課題の要件:
[1] 豊臣秀吉の政策に関する文章の内容に、次の(a)〜(c)が合うかどうかを判断せよ。それぞれ「はい」か「いいえ」で答え、決め手となる本文の語句をそのまま引用すること。
(a) 伊達政宗は秀吉と刃を交えた。
(b) 秀吉は朝日姫を家康に嫁がせた。
(c) 家康は秀吉の最初の上洛の求めを承諾した。
[2] 豊臣秀吉の政策に関する文章によると、秀吉が朝日姫を家康に嫁がせたのはいつか。
[3] 豊臣秀吉の政策に関する文章を、最後の文の後から書き継げ。

提供テキスト:
豊臣秀吉の政策

豊臣秀吉の政策

政権を握った豊臣秀吉が全国を統轄する。
各地を次々と手中に収めた秀吉は、全国を統轄する為に様々な事業を行いながら、発令も行った。
秀吉が執った政策は、これまでの日本の統治を根本から見直す斬新なモノであった。
升の形から見直す正確な検地である「太閤検地」などであった。

検地の図(安藤博編『徳川幕府県治要略』より)

検地の図(安藤博編『徳川幕府県治要略』より)

天下統一を果たした秀吉

関東の北条家を破った秀吉は、かつての主君であった織田信長も果たせなかった天下統一の夢を見事に実現させた。
奥州の伊達政宗も秀吉にとっては脅威であったが、既に臣従の姿勢を見せていたので、刃を交える事はなかった。
この時点で既に、秀吉に逆らう大名はいなくなった。

徳川家康も秀吉に臣従する

小牧・長久手の戦いの戦いで徳川家康とは、戦の後に和睦したものの、翌年に関白となった秀吉が家康に上洛を求めたが、家康は承諾しなかった。
そこで秀吉は関白就任の翌年となる天正14年(1586年)に、妹に当たる朝日姫を家康に嫁がせ、さらには母である大政所を人質として家康に送った。
この秀吉の政略により、家康は上洛を承諾し、実質、秀吉の臣下となったのである。

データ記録
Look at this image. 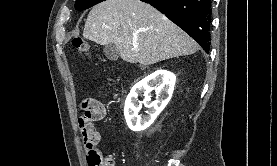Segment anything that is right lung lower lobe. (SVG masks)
<instances>
[{
    "label": "right lung lower lobe",
    "instance_id": "1",
    "mask_svg": "<svg viewBox=\"0 0 277 166\" xmlns=\"http://www.w3.org/2000/svg\"><path fill=\"white\" fill-rule=\"evenodd\" d=\"M151 4L178 25L209 53L211 0H141Z\"/></svg>",
    "mask_w": 277,
    "mask_h": 166
}]
</instances>
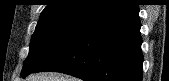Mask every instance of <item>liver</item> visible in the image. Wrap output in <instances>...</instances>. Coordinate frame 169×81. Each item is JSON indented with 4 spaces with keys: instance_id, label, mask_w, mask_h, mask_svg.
Listing matches in <instances>:
<instances>
[{
    "instance_id": "liver-1",
    "label": "liver",
    "mask_w": 169,
    "mask_h": 81,
    "mask_svg": "<svg viewBox=\"0 0 169 81\" xmlns=\"http://www.w3.org/2000/svg\"><path fill=\"white\" fill-rule=\"evenodd\" d=\"M30 81H74V78L58 73H40L32 75Z\"/></svg>"
}]
</instances>
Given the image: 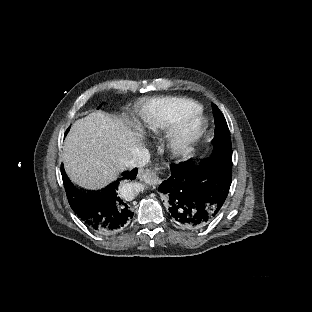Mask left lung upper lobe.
I'll return each mask as SVG.
<instances>
[{
    "mask_svg": "<svg viewBox=\"0 0 312 312\" xmlns=\"http://www.w3.org/2000/svg\"><path fill=\"white\" fill-rule=\"evenodd\" d=\"M215 117V137L212 140V154L218 152H232L230 131L226 120L219 108L212 104Z\"/></svg>",
    "mask_w": 312,
    "mask_h": 312,
    "instance_id": "5c2ea615",
    "label": "left lung upper lobe"
}]
</instances>
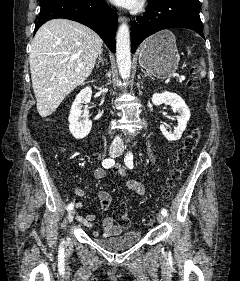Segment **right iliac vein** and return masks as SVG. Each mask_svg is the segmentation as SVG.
<instances>
[{
    "mask_svg": "<svg viewBox=\"0 0 240 281\" xmlns=\"http://www.w3.org/2000/svg\"><path fill=\"white\" fill-rule=\"evenodd\" d=\"M119 152V148L116 147V146H111L110 149H109V154L111 156H115L117 155V153ZM75 213H76V210L75 209H72L69 211L68 213V222H72L74 216H75ZM68 242H69V239H68Z\"/></svg>",
    "mask_w": 240,
    "mask_h": 281,
    "instance_id": "1",
    "label": "right iliac vein"
}]
</instances>
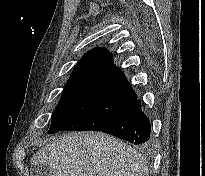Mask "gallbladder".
Here are the masks:
<instances>
[{"mask_svg":"<svg viewBox=\"0 0 205 176\" xmlns=\"http://www.w3.org/2000/svg\"><path fill=\"white\" fill-rule=\"evenodd\" d=\"M30 176H53L52 169L46 164H34L31 166Z\"/></svg>","mask_w":205,"mask_h":176,"instance_id":"obj_1","label":"gallbladder"}]
</instances>
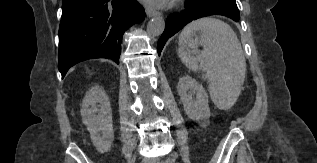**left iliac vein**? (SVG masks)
<instances>
[{
    "label": "left iliac vein",
    "mask_w": 317,
    "mask_h": 163,
    "mask_svg": "<svg viewBox=\"0 0 317 163\" xmlns=\"http://www.w3.org/2000/svg\"><path fill=\"white\" fill-rule=\"evenodd\" d=\"M156 163H160V162H156ZM167 163H172V161H167Z\"/></svg>",
    "instance_id": "left-iliac-vein-1"
}]
</instances>
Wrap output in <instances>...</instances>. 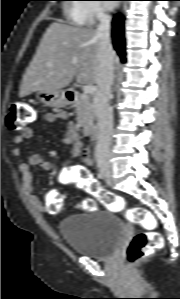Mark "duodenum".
<instances>
[{"label":"duodenum","mask_w":180,"mask_h":299,"mask_svg":"<svg viewBox=\"0 0 180 299\" xmlns=\"http://www.w3.org/2000/svg\"><path fill=\"white\" fill-rule=\"evenodd\" d=\"M66 99L68 100V102H73L75 100V98L77 97V91L76 90H73V89H70V90H67L66 93ZM93 131H94V127L88 123H83L82 124V133L85 135V136H90L93 134Z\"/></svg>","instance_id":"1"}]
</instances>
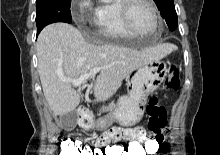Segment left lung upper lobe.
Instances as JSON below:
<instances>
[{
	"label": "left lung upper lobe",
	"mask_w": 220,
	"mask_h": 155,
	"mask_svg": "<svg viewBox=\"0 0 220 155\" xmlns=\"http://www.w3.org/2000/svg\"><path fill=\"white\" fill-rule=\"evenodd\" d=\"M161 16L165 19L170 30L177 28V14L173 0H154Z\"/></svg>",
	"instance_id": "obj_1"
}]
</instances>
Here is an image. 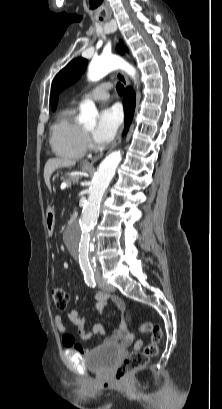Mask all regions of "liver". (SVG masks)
I'll list each match as a JSON object with an SVG mask.
<instances>
[{
	"mask_svg": "<svg viewBox=\"0 0 222 409\" xmlns=\"http://www.w3.org/2000/svg\"><path fill=\"white\" fill-rule=\"evenodd\" d=\"M76 164L75 160H71L68 158H51L49 159L44 167V180L45 184L51 190V184H50V177L52 173L59 168L62 167H70L74 166Z\"/></svg>",
	"mask_w": 222,
	"mask_h": 409,
	"instance_id": "6515ba94",
	"label": "liver"
}]
</instances>
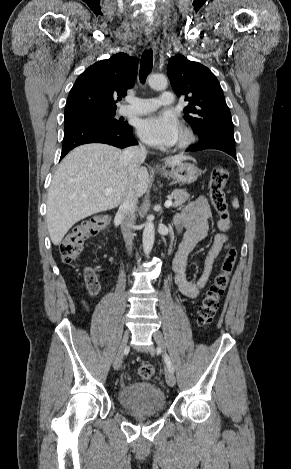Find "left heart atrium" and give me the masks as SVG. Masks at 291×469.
<instances>
[{
  "label": "left heart atrium",
  "instance_id": "left-heart-atrium-1",
  "mask_svg": "<svg viewBox=\"0 0 291 469\" xmlns=\"http://www.w3.org/2000/svg\"><path fill=\"white\" fill-rule=\"evenodd\" d=\"M137 132L146 143L155 147H167L177 142L180 127L172 115L160 113L141 119Z\"/></svg>",
  "mask_w": 291,
  "mask_h": 469
}]
</instances>
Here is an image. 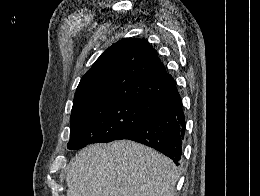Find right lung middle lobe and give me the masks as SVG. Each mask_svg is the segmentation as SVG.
Returning a JSON list of instances; mask_svg holds the SVG:
<instances>
[{
    "label": "right lung middle lobe",
    "instance_id": "obj_1",
    "mask_svg": "<svg viewBox=\"0 0 260 196\" xmlns=\"http://www.w3.org/2000/svg\"><path fill=\"white\" fill-rule=\"evenodd\" d=\"M151 117L141 104L123 99L73 106L67 148L76 150L90 143L117 140Z\"/></svg>",
    "mask_w": 260,
    "mask_h": 196
}]
</instances>
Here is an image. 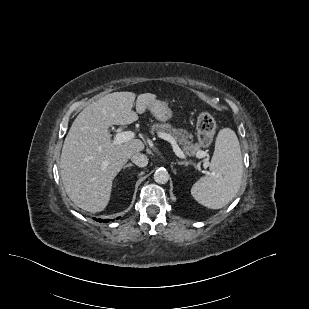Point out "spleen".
<instances>
[{
	"label": "spleen",
	"mask_w": 309,
	"mask_h": 309,
	"mask_svg": "<svg viewBox=\"0 0 309 309\" xmlns=\"http://www.w3.org/2000/svg\"><path fill=\"white\" fill-rule=\"evenodd\" d=\"M243 161L238 138L230 128L221 129L208 175L191 189L193 198L210 209H220L237 194L242 180Z\"/></svg>",
	"instance_id": "obj_1"
}]
</instances>
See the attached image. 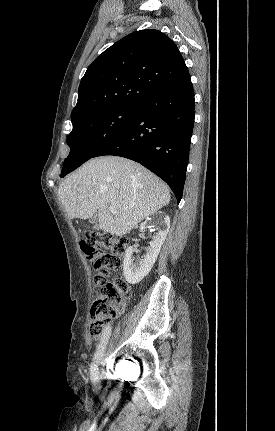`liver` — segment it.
<instances>
[{
  "label": "liver",
  "instance_id": "6515ba94",
  "mask_svg": "<svg viewBox=\"0 0 275 431\" xmlns=\"http://www.w3.org/2000/svg\"><path fill=\"white\" fill-rule=\"evenodd\" d=\"M58 195L70 219H88L98 211L100 229L119 237L171 198L168 186L155 174L117 156L91 159L59 185Z\"/></svg>",
  "mask_w": 275,
  "mask_h": 431
}]
</instances>
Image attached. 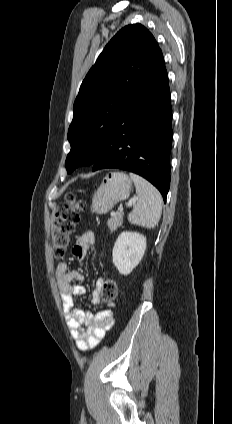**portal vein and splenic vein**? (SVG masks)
Returning <instances> with one entry per match:
<instances>
[{
    "mask_svg": "<svg viewBox=\"0 0 232 424\" xmlns=\"http://www.w3.org/2000/svg\"><path fill=\"white\" fill-rule=\"evenodd\" d=\"M137 201V198H132L129 202H128V207H131L133 204H135V202ZM119 212H123V206L120 205L118 208ZM111 215H114V213H112Z\"/></svg>",
    "mask_w": 232,
    "mask_h": 424,
    "instance_id": "obj_1",
    "label": "portal vein and splenic vein"
}]
</instances>
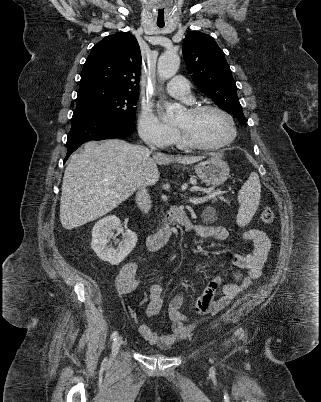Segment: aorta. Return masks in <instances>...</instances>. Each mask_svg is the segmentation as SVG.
<instances>
[{
	"label": "aorta",
	"mask_w": 321,
	"mask_h": 402,
	"mask_svg": "<svg viewBox=\"0 0 321 402\" xmlns=\"http://www.w3.org/2000/svg\"><path fill=\"white\" fill-rule=\"evenodd\" d=\"M179 65V55L175 51H166L158 59L157 71L159 78L164 81L173 77L177 73ZM164 106L166 110L164 118L166 119L176 117V115L182 110L180 104L165 102Z\"/></svg>",
	"instance_id": "obj_1"
}]
</instances>
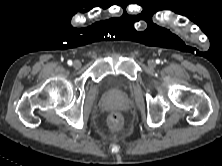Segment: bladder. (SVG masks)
<instances>
[{"mask_svg": "<svg viewBox=\"0 0 222 166\" xmlns=\"http://www.w3.org/2000/svg\"><path fill=\"white\" fill-rule=\"evenodd\" d=\"M106 84L108 88L114 92L119 91L123 88V82L118 77H110L107 79Z\"/></svg>", "mask_w": 222, "mask_h": 166, "instance_id": "obj_1", "label": "bladder"}]
</instances>
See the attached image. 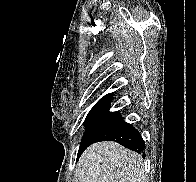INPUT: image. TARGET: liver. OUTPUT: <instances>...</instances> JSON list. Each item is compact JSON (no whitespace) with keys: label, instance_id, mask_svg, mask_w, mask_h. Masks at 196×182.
I'll use <instances>...</instances> for the list:
<instances>
[{"label":"liver","instance_id":"6515ba94","mask_svg":"<svg viewBox=\"0 0 196 182\" xmlns=\"http://www.w3.org/2000/svg\"><path fill=\"white\" fill-rule=\"evenodd\" d=\"M79 182H145L143 159L115 142H99L82 154Z\"/></svg>","mask_w":196,"mask_h":182}]
</instances>
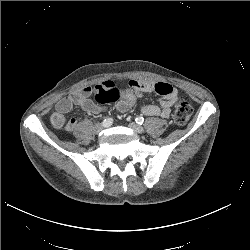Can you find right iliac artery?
<instances>
[{
  "mask_svg": "<svg viewBox=\"0 0 250 250\" xmlns=\"http://www.w3.org/2000/svg\"><path fill=\"white\" fill-rule=\"evenodd\" d=\"M112 122H113L112 118H106V119L103 120L102 124H103L104 127H108V126H110L112 124Z\"/></svg>",
  "mask_w": 250,
  "mask_h": 250,
  "instance_id": "obj_1",
  "label": "right iliac artery"
}]
</instances>
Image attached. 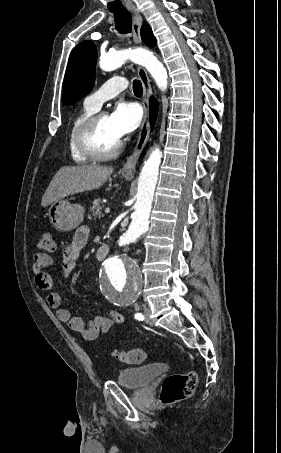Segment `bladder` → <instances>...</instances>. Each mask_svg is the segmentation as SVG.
<instances>
[{
    "label": "bladder",
    "mask_w": 281,
    "mask_h": 453,
    "mask_svg": "<svg viewBox=\"0 0 281 453\" xmlns=\"http://www.w3.org/2000/svg\"><path fill=\"white\" fill-rule=\"evenodd\" d=\"M167 370L166 365L159 363L130 368L119 374L117 382L119 385L127 388H143L160 375L166 373Z\"/></svg>",
    "instance_id": "31cf9c89"
}]
</instances>
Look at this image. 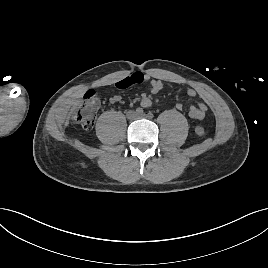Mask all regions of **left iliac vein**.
Segmentation results:
<instances>
[{
    "instance_id": "left-iliac-vein-1",
    "label": "left iliac vein",
    "mask_w": 268,
    "mask_h": 268,
    "mask_svg": "<svg viewBox=\"0 0 268 268\" xmlns=\"http://www.w3.org/2000/svg\"><path fill=\"white\" fill-rule=\"evenodd\" d=\"M148 116L146 114H139L137 118H147Z\"/></svg>"
}]
</instances>
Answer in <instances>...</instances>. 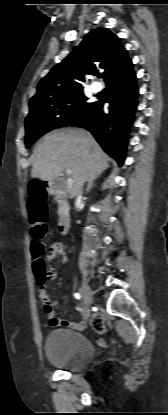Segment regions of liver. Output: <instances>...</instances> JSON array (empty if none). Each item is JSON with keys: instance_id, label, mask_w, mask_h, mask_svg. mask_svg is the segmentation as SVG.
Masks as SVG:
<instances>
[{"instance_id": "6515ba94", "label": "liver", "mask_w": 168, "mask_h": 415, "mask_svg": "<svg viewBox=\"0 0 168 415\" xmlns=\"http://www.w3.org/2000/svg\"><path fill=\"white\" fill-rule=\"evenodd\" d=\"M108 161L109 157L88 131L61 128L46 134L36 146L31 176L52 181L70 169V195L75 197L84 182L109 166Z\"/></svg>"}]
</instances>
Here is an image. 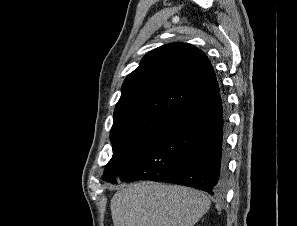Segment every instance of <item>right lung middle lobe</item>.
<instances>
[{
    "instance_id": "dd1d6c3e",
    "label": "right lung middle lobe",
    "mask_w": 297,
    "mask_h": 226,
    "mask_svg": "<svg viewBox=\"0 0 297 226\" xmlns=\"http://www.w3.org/2000/svg\"><path fill=\"white\" fill-rule=\"evenodd\" d=\"M171 115L146 114L113 123L110 140L113 156L102 177L114 183L145 151L158 131L168 122Z\"/></svg>"
}]
</instances>
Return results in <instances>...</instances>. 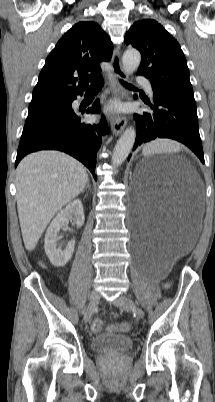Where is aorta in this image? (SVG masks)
Returning <instances> with one entry per match:
<instances>
[{"label": "aorta", "mask_w": 215, "mask_h": 402, "mask_svg": "<svg viewBox=\"0 0 215 402\" xmlns=\"http://www.w3.org/2000/svg\"><path fill=\"white\" fill-rule=\"evenodd\" d=\"M141 62V55L136 49H128L125 51L122 57V64L125 73L131 74L135 72ZM136 138V131L129 127L121 135L117 141L114 152L112 155L113 167H119L128 157L132 150Z\"/></svg>", "instance_id": "1"}]
</instances>
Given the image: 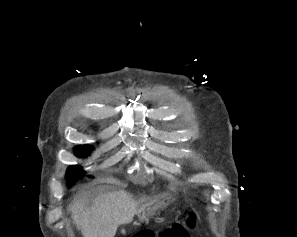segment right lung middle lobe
I'll return each mask as SVG.
<instances>
[{
	"instance_id": "1",
	"label": "right lung middle lobe",
	"mask_w": 297,
	"mask_h": 237,
	"mask_svg": "<svg viewBox=\"0 0 297 237\" xmlns=\"http://www.w3.org/2000/svg\"><path fill=\"white\" fill-rule=\"evenodd\" d=\"M92 149L93 147L89 145L76 146L74 148V152L78 157H86L87 155H89V152ZM83 174H84V171L80 166H77V165L71 166L67 171V180L70 184H73L76 182L77 179L81 178Z\"/></svg>"
}]
</instances>
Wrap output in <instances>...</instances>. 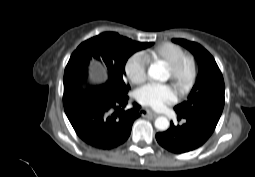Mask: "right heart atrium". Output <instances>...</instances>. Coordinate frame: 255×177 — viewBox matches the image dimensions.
Here are the masks:
<instances>
[{"label": "right heart atrium", "instance_id": "obj_1", "mask_svg": "<svg viewBox=\"0 0 255 177\" xmlns=\"http://www.w3.org/2000/svg\"><path fill=\"white\" fill-rule=\"evenodd\" d=\"M124 69L128 79L139 84L146 79L148 59L143 53H134L126 60Z\"/></svg>", "mask_w": 255, "mask_h": 177}]
</instances>
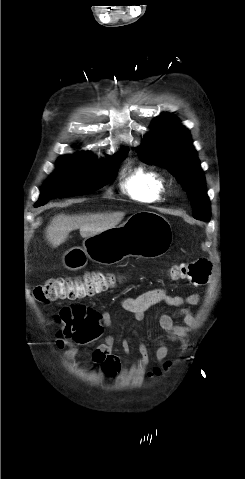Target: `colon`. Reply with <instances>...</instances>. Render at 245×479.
<instances>
[{
  "instance_id": "1",
  "label": "colon",
  "mask_w": 245,
  "mask_h": 479,
  "mask_svg": "<svg viewBox=\"0 0 245 479\" xmlns=\"http://www.w3.org/2000/svg\"><path fill=\"white\" fill-rule=\"evenodd\" d=\"M212 265L206 258L180 263L172 267L174 279L186 280L194 285H205L210 279ZM117 277L108 272L86 271L77 276L51 278L32 289V297L40 303L58 299H80L100 294L117 283ZM89 308L75 304L60 310L56 321L61 325L59 337L79 339L89 317Z\"/></svg>"
}]
</instances>
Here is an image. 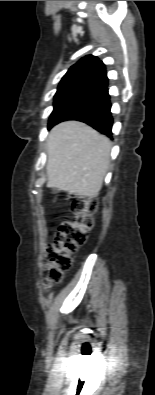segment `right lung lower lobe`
<instances>
[{
  "instance_id": "98d812e1",
  "label": "right lung lower lobe",
  "mask_w": 155,
  "mask_h": 395,
  "mask_svg": "<svg viewBox=\"0 0 155 395\" xmlns=\"http://www.w3.org/2000/svg\"><path fill=\"white\" fill-rule=\"evenodd\" d=\"M109 99L108 89L105 88L96 100L64 120H79L111 137L113 120L110 112L111 103Z\"/></svg>"
}]
</instances>
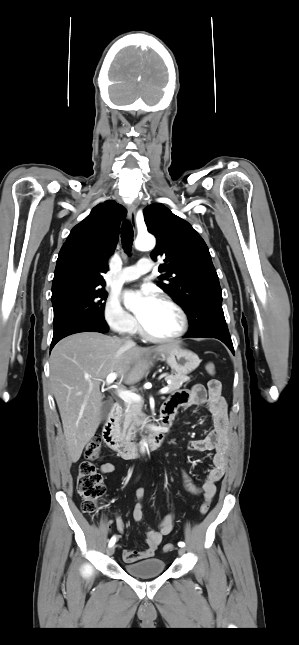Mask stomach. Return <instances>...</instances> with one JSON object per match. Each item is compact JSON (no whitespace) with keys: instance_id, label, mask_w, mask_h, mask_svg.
I'll use <instances>...</instances> for the list:
<instances>
[{"instance_id":"obj_1","label":"stomach","mask_w":299,"mask_h":645,"mask_svg":"<svg viewBox=\"0 0 299 645\" xmlns=\"http://www.w3.org/2000/svg\"><path fill=\"white\" fill-rule=\"evenodd\" d=\"M162 359L174 370L177 374L187 375L193 372L200 364V359L194 352L177 348L171 352L162 354Z\"/></svg>"}]
</instances>
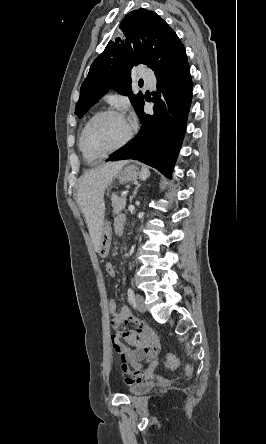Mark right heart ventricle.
Returning <instances> with one entry per match:
<instances>
[{
	"label": "right heart ventricle",
	"mask_w": 266,
	"mask_h": 444,
	"mask_svg": "<svg viewBox=\"0 0 266 444\" xmlns=\"http://www.w3.org/2000/svg\"><path fill=\"white\" fill-rule=\"evenodd\" d=\"M84 155V157L86 158V159H96L95 157H91V156H88V155H85V154H83Z\"/></svg>",
	"instance_id": "right-heart-ventricle-1"
}]
</instances>
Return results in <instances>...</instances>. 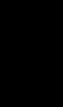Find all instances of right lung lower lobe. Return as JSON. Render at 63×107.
<instances>
[{"label": "right lung lower lobe", "instance_id": "98d812e1", "mask_svg": "<svg viewBox=\"0 0 63 107\" xmlns=\"http://www.w3.org/2000/svg\"><path fill=\"white\" fill-rule=\"evenodd\" d=\"M20 41L12 31H7L0 37V75L13 68L18 56Z\"/></svg>", "mask_w": 63, "mask_h": 107}]
</instances>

課題ごとの回答:
[1]
(a) いいえ。「刃を交える事はなかった」
(b) はい。「妹に当たる朝日姫を家康に嫁がせ」
(c) いいえ。「家康は承諾しなかった」

[2] 天正14年(1586年)。

[3]
家康をも従え、天下統一を成功させた秀吉は、次に太平の世を作り、その支配力を日本全国へ及ぼす為の政策を実行した。

惣無事令

関白となって国政を行うようになった秀吉は、天正13年(1585年)に「惣無事令」を全国各地の大名に発した。
法令の主な内容は「大名間の領土紛争」「村同士の水論・山論」を禁止する事であった。
世の中の争いを無くす事が目的の政策だ。
秀吉は、この政策に従わなかった事を大義名分に、関東の後北条氏を滅ぼしている。

太閤検地

天下統一前からはじまった検地

天正10年(1582)、山崎の戦いで明智光秀を討った羽柴秀吉は、早くも山崎周辺の寺社地から土地の台帳を集め、土地の権利関係を確認している。
これが「太閤検地」へと繋がっていき、つまり、太閤検地は天下統一の前から既に始まっていたのだ。

土地の生産力を正確に把握

秀吉が執った政策の中で特に有名なモノが「太閤検地」だ。
太閤検地とは、その土地どれだけの量の米を生産出来るかを吟味して調べ、かつ、その土地の税を支払う者が誰かを明らかにするものである。
秀吉は支配地となった土地を隅々まで綿密に調べていった。
太閤検地により、村落にどれだけの田畑があり、どれだけの生産力があるのかが全国的に記録されるようになった。
田畑の面積と石高(収穫量)、耕作者(租税負担者)は検地帳に記載された。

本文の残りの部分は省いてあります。